Le somme dovute a titolo di stipendio, salario, altre indennità relative al rapporto di lavoro o di impiego, comprese quelle dovute a causa di licenziamento, nonché a titolo di pensione, di indennità che tengono luogo di pensione, o di assegni di quiescenza, nel caso di accredito su conto bancario o postale intestato al debitore, possono essere pignorate, per l’importo eccedente il triplo dell’assegno sociale, quando l’accredito ha luogo in data anteriore al pignoramento; quando l’accredito ha luogo alla data del pignoramento o successivamente, le predette somme possono essere pignorate nei limiti previsti dal terzo, quarto, quinto e settimo comma, nonché dalle speciali disposizioni di legge. (3)

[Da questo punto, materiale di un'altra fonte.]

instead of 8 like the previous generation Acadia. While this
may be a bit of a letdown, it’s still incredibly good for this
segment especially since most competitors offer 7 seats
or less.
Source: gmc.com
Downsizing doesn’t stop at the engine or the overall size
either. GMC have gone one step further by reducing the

Il pignoramento eseguito sulle somme di cui al presente articolo in violazione dei divieti e oltre i limiti previsti dallo stesso e dalle speciali disposizioni di legge è parzialmente inefficace. L’inefficacia è rilevata dal giudice anche d’ufficio. (3)

-----

(1) Il presente comma è stato così sostituito dal D.Lgs. 19.02.1998, n. 51 in vigore dal 21.03.98 con effetto dal 02.06.99. Si riporta di seguito il testo previgente:

"Non possono essere pignorati i crediti alimentari tranne che per causa di alimenti, e sempre con l'autorizzazione del pretore e per la parte da lui determinata mediante decreto."

(2) Le parole " presidente del tribunale", citate nel presente comma, sostituiscono le parole "dal pretore", in virtù dell'art. 97, D.Lgs. 19.02.98 n. 51, in vigore dal 21.03.98 con effetto dal 02.06.99.

(3) Il presente comma è stato aggiunto dall'art. 13, comma 1, lett. l), D.L. 27.06.2015, n. 83 con decorrenza dal 27.06.2015 ed applicazione esclusivamente alle procedure esecutive iniziate successivamente alla data di entrata in vigore del suddetto decreto, convertito in legge dalla L. 06.08.2015, n. 132 con decorrenza dal 21.08.2015.